• Data to process

|---|

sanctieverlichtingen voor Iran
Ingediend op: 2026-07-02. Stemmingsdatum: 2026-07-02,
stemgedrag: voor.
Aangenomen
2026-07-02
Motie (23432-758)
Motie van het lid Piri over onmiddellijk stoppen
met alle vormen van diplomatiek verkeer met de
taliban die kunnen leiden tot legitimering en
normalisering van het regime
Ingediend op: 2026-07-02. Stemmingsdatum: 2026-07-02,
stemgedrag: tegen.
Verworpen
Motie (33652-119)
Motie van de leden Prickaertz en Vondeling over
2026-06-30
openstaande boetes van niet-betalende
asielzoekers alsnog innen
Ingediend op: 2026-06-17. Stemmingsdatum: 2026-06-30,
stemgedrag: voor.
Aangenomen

|---|

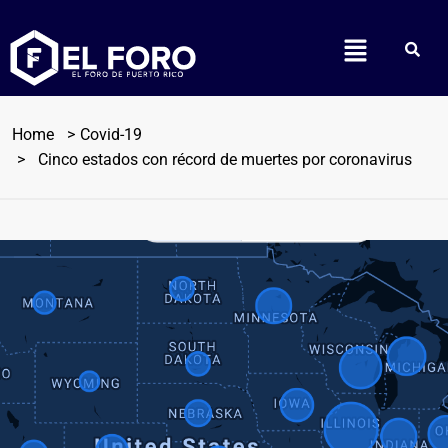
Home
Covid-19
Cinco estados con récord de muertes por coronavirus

|---|

Collect the lines of the data that carry the word "Motie".

• Exercise output
Motie (23432-758)
Motie van het lid Piri over onmiddellijk stoppen
Motie (33652-119)
Motie van de leden Prickaertz en Vondeling over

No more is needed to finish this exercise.